**Activity**.
Make an exact copy of the records, with the images left out.

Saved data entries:

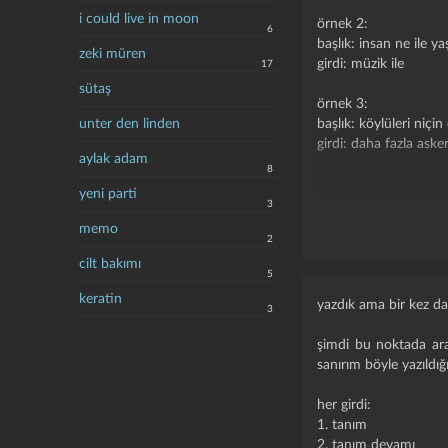
i could live in moon
örnek 2:
6
başlık: insan ne ile ya
zeki müren
girdi: müzik ile
17
sütaş
örnek 3:
unter den linden
başlık: köylüleri niçin
girdi: daha fazla ask
aylak adam
8
yeni parti
1b-tanım süsü verilm
3
bunların temelinde 
memo
2
geliştirdik ve son gü
cilt bakımı
5
bazı kelimeler yazıl
keratin
kelimeyi o girdiden k
yazdık ama bir kez dah
3
yazarın tanıdığı insan
şimdi bu noktada ara
örnek 1:
sanırım böyle yazıldığı
başlık: hande yener
girdi: sevmem
her girdi:
1. tanım
örnek 2:
2. tanım devamı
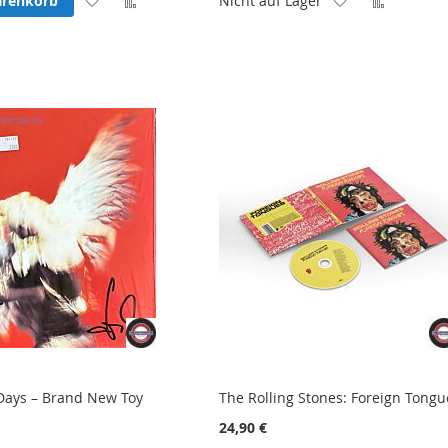
arenkorb
Nicht auf Lager
Wunschliste
Vergleichsliste
Wunschliste
Vergleic
hinzufügen
hinzufügen
hinzufügen
hinzufü
Days – Brand New Toy
The Rolling Stones: Foreign Tong
24,90 €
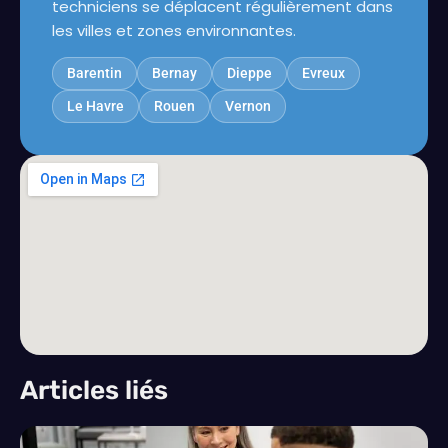
techniciens se déplacent régulièrement dans
les villes et zones environnantes.
Barentin
Bernay
Dieppe
Evreux
Le Havre
Rouen
Vernon
Articles liés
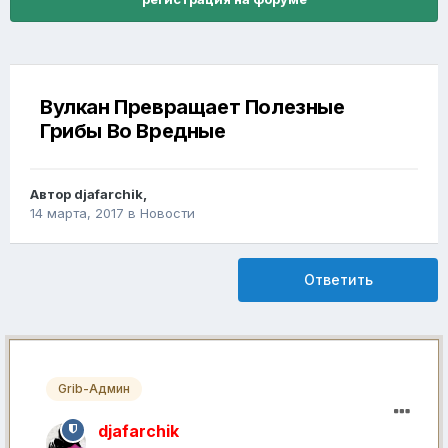
Вулкан Превращает Полезные
Грибы Во Вредные
Автор
djafarchik
,
14 марта, 2017
в
Новости
Ответить
Grib-Админ
djafarchik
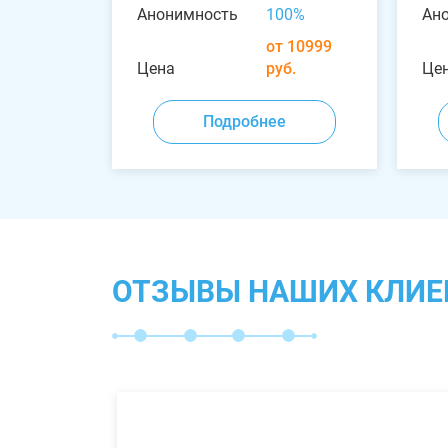
Анонимность
100%
Ан
от 10999
Цена
руб.
Це
Подробнее
ОТЗЫВЫ НАШИХ КЛИЕ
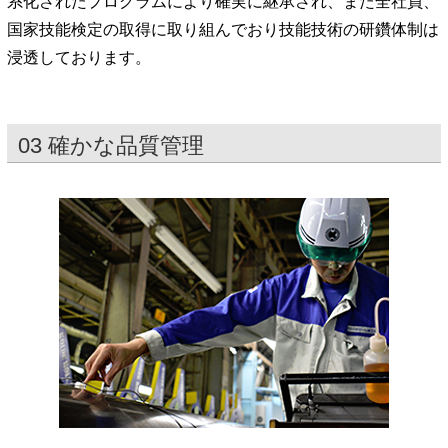
系化されたプログラムにより確実に継承され、また全社員、
国家技能検定の取得に取り組んでおり技能技術の研鑽体制は
浸透しております。
03 確かな品質管理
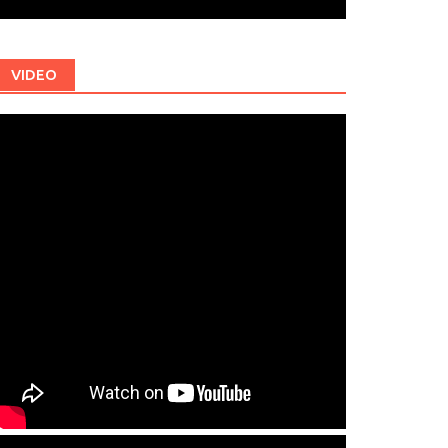
VIDEO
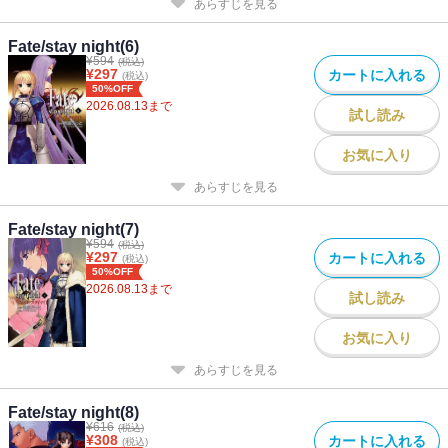
あらすじを見る
Fate/stay night(6)
¥
594
(税込)
¥
297
カートに入れる
(税込)
50%OFF
2026.08.13
まで
試し読み
お気に入り
あらすじを見る
Fate/stay night(7)
¥
594
(税込)
¥
297
カートに入れる
(税込)
50%OFF
2026.08.13
まで
試し読み
お気に入り
あらすじを見る
Fate/stay night(8)
¥
616
(税込)
¥
308
カートに入れる
(税込)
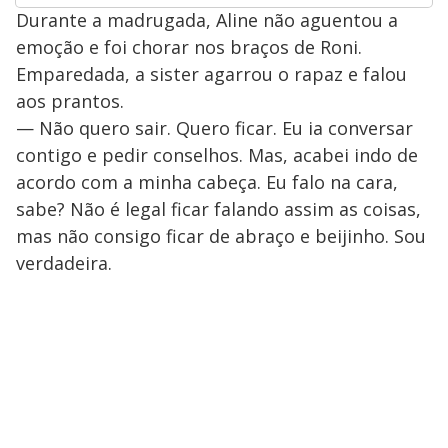
Durante a madrugada, Aline não aguentou a
emoção e foi chorar nos braços de Roni.
Emparedada, a sister agarrou o rapaz e falou
aos prantos.
— Não quero sair. Quero ficar. Eu ia conversar
contigo e pedir conselhos. Mas, acabei indo de
acordo com a minha cabeça. Eu falo na cara,
sabe? Não é legal ficar falando assim as coisas,
mas não consigo ficar de abraço e beijinho. Sou
verdadeira.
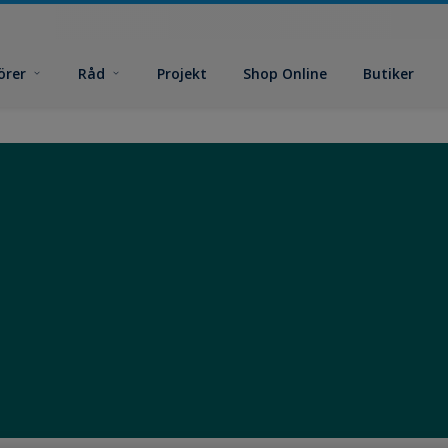
örer
Råd
Projekt
Shop Online
Butiker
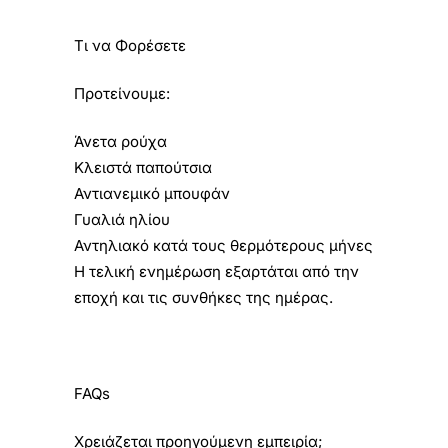
Τι να Φορέσετε
Προτείνουμε:
Άνετα ρούχα
Κλειστά παπούτσια
Αντιανεμικό μπουφάν
Γυαλιά ηλίου
Αντηλιακό κατά τους θερμότερους μήνες
Η τελική ενημέρωση εξαρτάται από την
εποχή και τις συνθήκες της ημέρας.
FAQs
Χρειάζεται προηγούμενη εμπειρία;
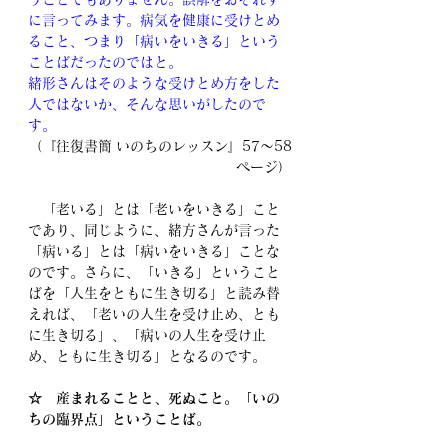
に言ってみます。病気を健康に受けとめ
ること、つまり「病いをいきる」という
ことばだったのではと。
緒形さんはそのような受けとめ方をした
人ではないか、そんな思いがしたので
す。
（『往復書簡 いのちのレッスン』57～58
ページ）
　「老いる」とは「老いをいきる」こと
であり、同じように、緒方さんが言った
「病いる」とは「病いをいきる」ことな
のです。さらに、「いきる」ということ
ばを「人生をともに生き切る」と読み替
えれば、「老いの人生を受け止め、とも
に生き切る」、「病いの人生を受け止
め、ともに生き切る」となるのです。
☆　産まれることと、死ぬこと。「いの
ちの臨界点」ということば。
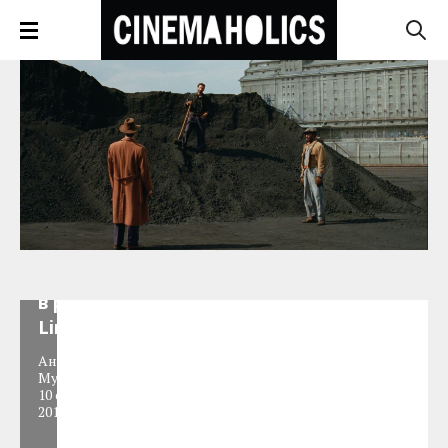
МакКонахи
в рекламе
Lincoln
Анастасия
Муяссарова
,
10 сентября
2015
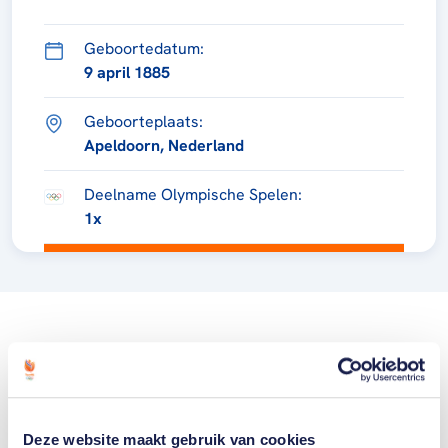
Geboortedatum:
9 april 1885
Geboorteplaats:
Apeldoorn, Nederland
Deelname Olympische Spelen:
1x
Deze website maakt gebruik van cookies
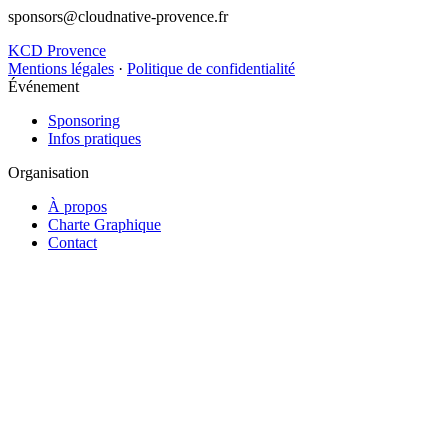
sponsors@cloudnative-provence.fr
KCD Provence
Mentions légales
·
Politique de confidentialité
Événement
Sponsoring
Infos pratiques
Organisation
À propos
Charte Graphique
Contact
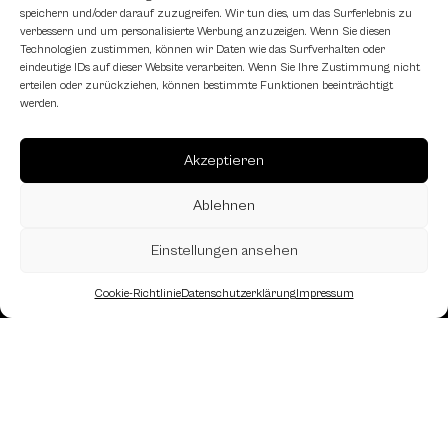
speichern und/oder darauf zuzugreifen. Wir tun dies, um das Surferlebnis zu
Schachfreundliche Lokale
verbessern und um personalisierte Werbung anzuzeigen. Wenn Sie diesen
Technologien zustimmen, können wir Daten wie das Surfverhalten oder
eindeutige IDs auf dieser Website verarbeiten. Wenn Sie Ihre Zustimmung nicht
erteilen oder zurückziehen, können bestimmte Funktionen beeinträchtigt
werden.
Akzeptieren
Ablehnen
Einstellungen ansehen
Cookie-Richtlinie
Datenschutzerklärung
Impressum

**Answer space**.
i could live in moon
örnek 2:
6
başlık: insan ne ile ya
zeki müren
girdi: müzik ile
17
sütaş
örnek 3:
unter den linden
başlık: köylüleri niçin
girdi: daha fazla ask
aylak adam
8
yeni parti
1b-tanım süsü verilm
3
bunların temelinde 
memo
2
geliştirdik ve son gü
cilt bakımı
5
bazı kelimeler yazıl
keratin
kelimeyi o girdiden k
yazdık ama bir kez dah
3
yazarın tanıdığı insan
şimdi bu noktada ara
örnek 1:
sanırım böyle yazıldığı
başlık: hande yener
girdi: sevmem
her girdi:
1. tanım
örnek 2:
2. tanım devamı
arenkorb
Nicht auf Lager
Wunschliste
Vergleichsliste
Wunschliste
Vergleic
hinzufügen
hinzufügen
hinzufügen
hinzufü
Days – Brand New Toy
The Rolling Stones: Foreign Tong
24,90 €
techniciens se déplacent régulièrement dans
les villes et zones environnantes.
Barentin
Bernay
Dieppe
Evreux
Le Havre
Rouen
Vernon
Articles liés
Вулкан Превращает Полезные
Грибы Во Вредные
Автор
djafarchik
,
14 марта, 2017
в
Новости
Ответить
Grib-Админ
djafarchik
Анонимность
100%
Ан
от 10999
Цена
руб.
Це
Подробнее
ОТЗЫВЫ НАШИХ КЛИЕ
系化されたプログラムにより確実に継承され、また全社員、
国家技能検定の取得に取り組んでおり技能技術の研鑽体制は
浸透しております。
03 確かな品質管理
VIDEO
あらすじを見る
Fate/stay night(6)
¥
594
(税込)
¥
297
カートに入れる
(税込)
50%OFF
2026.08.13
まで
試し読み
お気に入り
あらすじを見る
Fate/stay night(7)
¥
594
(税込)
¥
297
カートに入れる
(税込)
50%OFF
2026.08.13
まで
試し読み
お気に入り
あらすじを見る
Fate/stay night(8)
¥
616
(税込)
¥
308
カートに入れる
(税込)
Durante a madrugada, Aline não aguentou a
emoção e foi chorar nos braços de Roni.
Emparedada, a sister agarrou o rapaz e falou
aos prantos.
— Não quero sair. Quero ficar. Eu ia conversar
contigo e pedir conselhos. Mas, acabei indo de
acordo com a minha cabeça. Eu falo na cara,
sabe? Não é legal ficar falando assim as coisas,
mas não consigo ficar de abraço e beijinho. Sou
verdadeira.
örer
Råd
Projekt
Shop Online
Butiker
Τι να Φορέσετε
Προτείνουμε:
Άνετα ρούχα
Κλειστά παπούτσια
Αντιανεμικό μπουφάν
Γυαλιά ηλίου
Αντηλιακό κατά τους θερμότερους μήνες
Η τελική ενημέρωση εξαρτάται από την
εποχή και τις συνθήκες της ημέρας.
FAQs
Χρειάζεται προηγούμενη εμπειρία;
に言ってみます。病気を健康に受けとめ
ること、つまり「病いをいきる」という
ことばだったのではと。
緒形さんはそのような受けとめ方をした
人ではないか、そんな思いがしたので
す。
（『往復書簡 いのちのレッスン』57～58
ページ）
　「老いる」とは「老いをいきる」こと
であり、同じように、緒方さんが言った
「病いる」とは「病いをいきる」ことな
のです。さらに、「いきる」ということ
ばを「人生をともに生き切る」と読み替
えれば、「老いの人生を受け止め、とも
に生き切る」、「病いの人生を受け止
め、ともに生き切る」となるのです。
☆　産まれることと、死ぬこと。「いの
ちの臨界点」ということば。
МакКонахи
в рекламе
Lincoln
Анастасия
Муяссарова
,
10 сентября
2015
Geboortedatum:
9 april 1885
Geboorteplaats:
Apeldoorn, Nederland
Deelname Olympische Spelen:
1x
Deze website maakt gebruik van cookies
sponsors@cloudnative-provence.fr
KCD Provence
Mentions légales
·
Politique de confidentialité
Événement
Sponsoring
Infos pratiques
Organisation
À propos
Charte Graphique
Contact
speichern und/oder darauf zuzugreifen. Wir tun dies, um das Surferlebnis zu
Schachfreundliche Lokale
verbessern und um personalisierte Werbung anzuzeigen. Wenn Sie diesen
Technologien zustimmen, können wir Daten wie das Surfverhalten oder
eindeutige IDs auf dieser Website verarbeiten. Wenn Sie Ihre Zustimmung nicht
erteilen oder zurückziehen, können bestimmte Funktionen beeinträchtigt
werden.
Akzeptieren
Ablehnen
Einstellungen ansehen
Cookie-Richtlinie
Datenschutzerklärung
Impressum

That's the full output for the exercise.